We suggest that, where a decision is taken to file a utility model patent application, the applicant considers whether it may be prudent to narrow to some degree the scope of the utility model independent claim (as compared to the scope of the claim the applicant would present for substantive examination in an invention patent application) in order to strengthen the “validity” of the utility model patent despite the fact that utility model patents have a lower standard of inventiveness than invention patents. Furthermore, as the formal examination of the utility model does take into account issues such as clarity and support of the language of the claims, we also suggest reviewing the claims to ensure that the language is not overly functional but does relate to the shape and/or structure of the product being claimed.
Invalidating a utility model patent
Invalidating a utility model patent is made difficult by the fact that the Chinese Patent Examination Guidelines 2010 specify that normally only one or two prior art references may be cited against the utility model patent for assessment of its inventiveness, although in some circumstances an Examiner may admit more pieces of prior art. Furthermore, utility models are assessed against their immediate technical field and to determine whether the invention has substantive features and represents progress over the prior art.
In contrast, an invention patent is assessed against its own and other relevant technical fields and to determine whether the invention has prominent substantive features and represents notable progress over the prior art. The lower threshold on inventiveness for utility models makes it more onerous on the opponent/defendant to show that the utility model is invalid. One ideally needs at least one piece of “knock-out” prior art to achieve this goal.

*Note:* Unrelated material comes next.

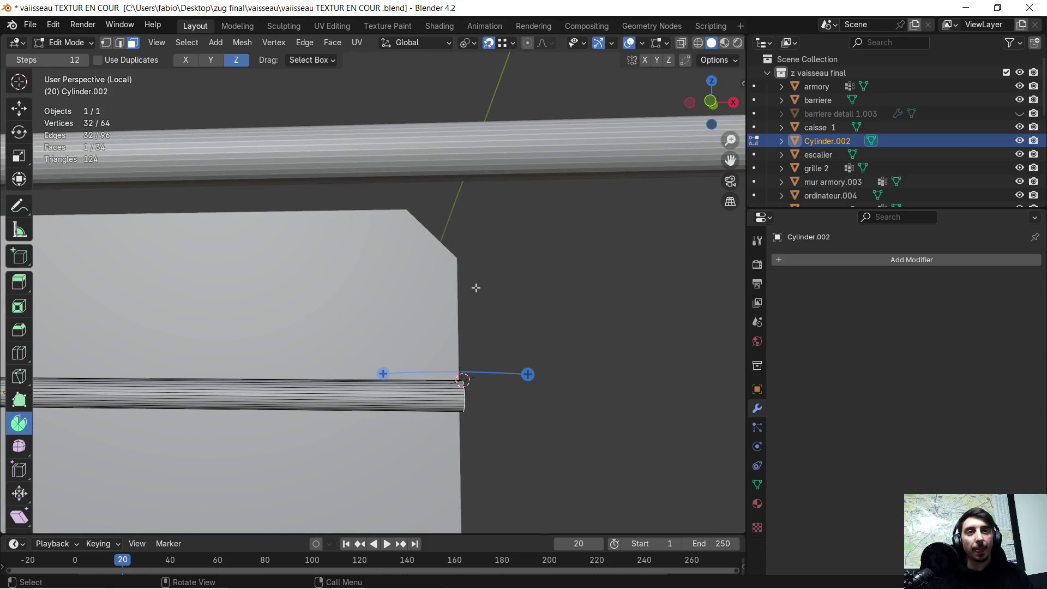
{"action": "scroll", "coordinate": [440, 263], "scroll_direction": "down", "scroll_amount": 3}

SIPO’s Patent Evaluation Report for a utility model patent in infringement proceedings is not binding on the Court or Patent Reexamination Board (PRB) and is seen as only one piece of the evidence to be considered. Thus, even where a negative report has been issued by SIPO, this may not be accepted by the PRB as invalidating the utility model patent.
Some reasons for considering utility models.
• Obtaining utility model patents is generally less expensive than invention patents and the rights are granted relatively quickly, e.g. normally within 6 to 12 months.
• The product being protected may be of a type that does not require more than the 10 years of protection provided by a utility model patent.
• Infringers may act quickly to copy the product and thus the utility model patent provides a basis for acting earlier against the infringers than would likely be the case with an invention patent.
• Chinese jurisprudence is evidence based. This requires documents as evidence to establish that a right being asserted is not valid. Although utility model patents are not substantively examined and therefore may be more open to challenge, it can still take very considerable efforts to obtain documentary evidence of sufficient quality to establish that a utility model patent is not valid.
• The Chint v Schneider patent infringement case in 2007 was widely reported because, at the time, it involved the largest patent damages settlement awarded by a Chinese Court to a Chinese company against a foreign entity. What was not widely remarked on at the time was that the case was based on a Chinese utility model patent.